A pesar de estas reducciones, teniendo en cuenta que las anualidades devengaban intereses acumulativos, el precio global de la tierra que hubieron de pagar los campesinos fue excesivo, tal y como dejan claro los cálculos recogidos por Grunwald.
No fueron los únicos problemas: durante dos años los campesinos no fueron realmente libres, pues durante ese período intermedio (1861-1863) estaban sujetos a corveas y censos hasta que se concluyesen acuerdos bajo control de los árbitros de paz elegidos entre los nobles.
Por otra parte, el campesino quedaba ligado a la aldea a través del "mir", cuyo poder quedó aumentado con la emancipación. En efecto, la aldea se hacía solidaria del importe del rescate de las tierras y, por tanto, el campesino, mientras se pagaba toda la deuda, no poseía la tierra como individuo sino como miembro de la aldea administrada por el "mir". Con frecuencia, como ha investigado el historiador Druzhinin, la situación del campesino fue peor. El "mir" distribuía periódicamente las tierras, decidía la época de siembras, el tipo de cultivo, suponía ciertas medidas igualitarias y protegía contra el desamparo pero, en contrapartida, el avance técnico quedaba, en cierto modo, retardado y la iniciativa individual (en tanto no se pagaran las deudas) disminuía.
Con respecto a los siervos domésticos, éstos se emanciparon sin tierras, lo que obligó, en la mayoría de los casos, a suplicar a los señores que les mantuvieran en sus casas.
Con todo, la transformación jurídica esencial, la liberación, permitió a largo plazo una serie de cambios.
Por ejemplo, desaparecieron las trabas para la creación de escuelas y, sobre todo desde 1880, se multiplicaron las parroquiales y municipales.
La posibilidad de vender los excedentes de cosecha, el lino y la lana, que antes elaboraban para el señor, hace entrar al campesinado en un mundo para ellos desconocido, el del comercio y la moneda, donde todo debe ser comprado: vestidos, madera, petróleo, nuevos instrumentos agrícolas, etc.
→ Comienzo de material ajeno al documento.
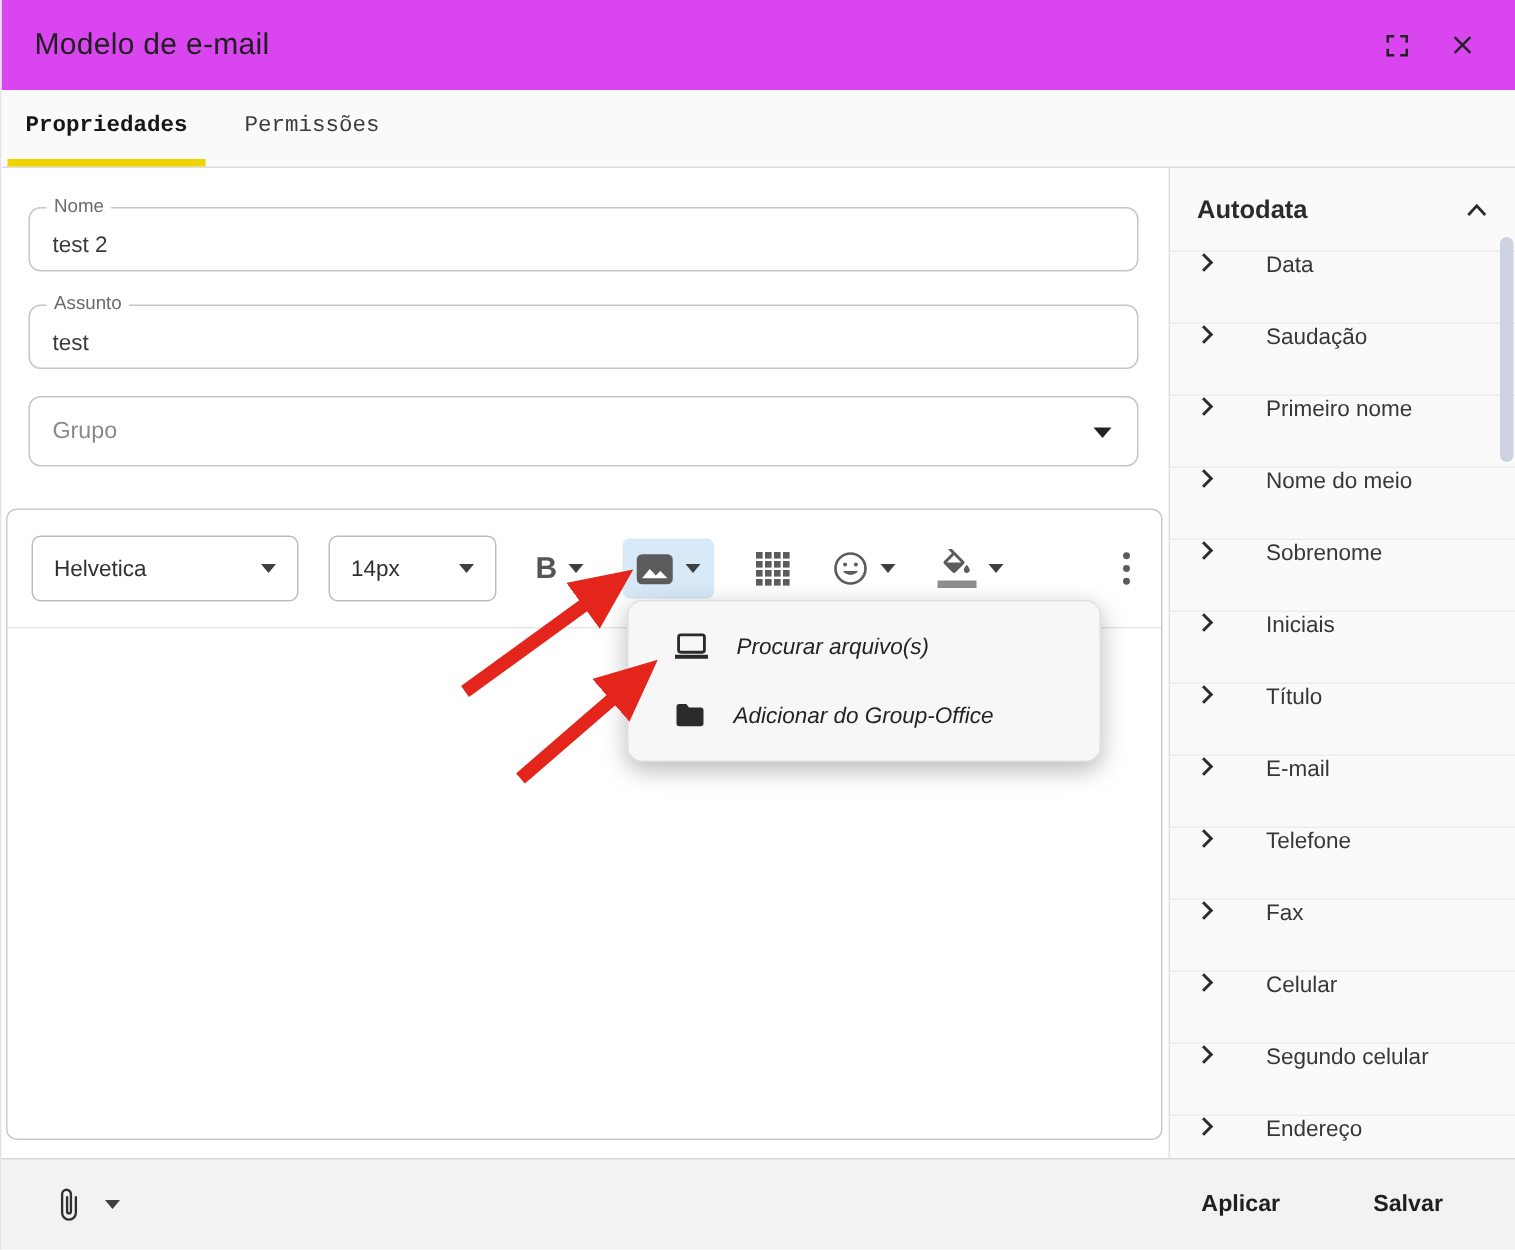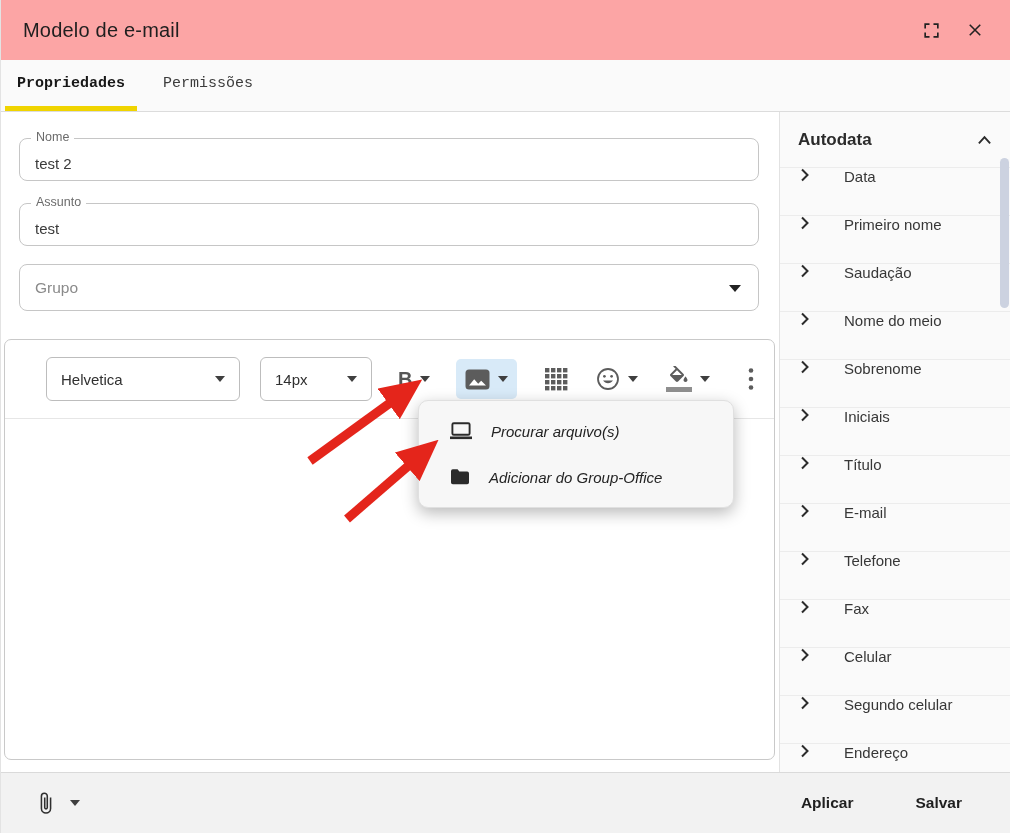"Modelo de e-mail" .dlg-header { background: #fca5a5 -> #d946ef }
La liberación de los siervos tuvo como consecuencia una mayor productividad. Según estimaciones del historiador soviético N. Pokrovski, la producción aumentó en un 25 por 100 en la década de 1870. La mayor productividad elevó también progresivamente la capacidad adquisitiva -y fiscal- del campesinado.
El relativo libre-mercado hace que algunos se empobrezcan y otros se enriquezcan. Estos últimos pondrán las bases de una clase social que será ya importante en el siglo XIX: los "kulaks". En la correspondencia de Tolstoi se encuentra una carta de 1882 escrita por un amigo suyo en la que dice que "los individuos más inteligentes, los más capaces, llegan a apropiarse de la tierra y a sujetar a otros campesinos a la condición de jornaleros".
La libertad de movimientos permitió desarrollar un mercado libre de trabajo y, consiguientemente, posibilitó la industria. Ahora a aquellos a los que les iban mal las cosas o querían que les fuesen mejor, podían, aun con las dificultades ya señaladas del permiso del "mir", buscar mejor fortuna en otras tierras, primero a las estepas meridionales, insuficientemente explotadas, luego hacia Siberia (donde según cálculos de Reinhard emigraron 10.000.000 de rusos en el siglo XIX y primeros del siglo XX). El hambre de 1891 y la construcción del Transiberiano vigorizaron este movimiento. Otra migración, como había ocurrido en muchos países occidentales, será la del campo a la ciudad para cubrir los puestos que el proceso paralelo de industrialización demandaba. Sin embargo, estos nuevos trabajadores en 1900 apenas representaban el 6 por 100 de la población, cuando por esas fechas sobrepasaban el 40 por 100 en Alemania y el 45 por 100 en Inglaterra.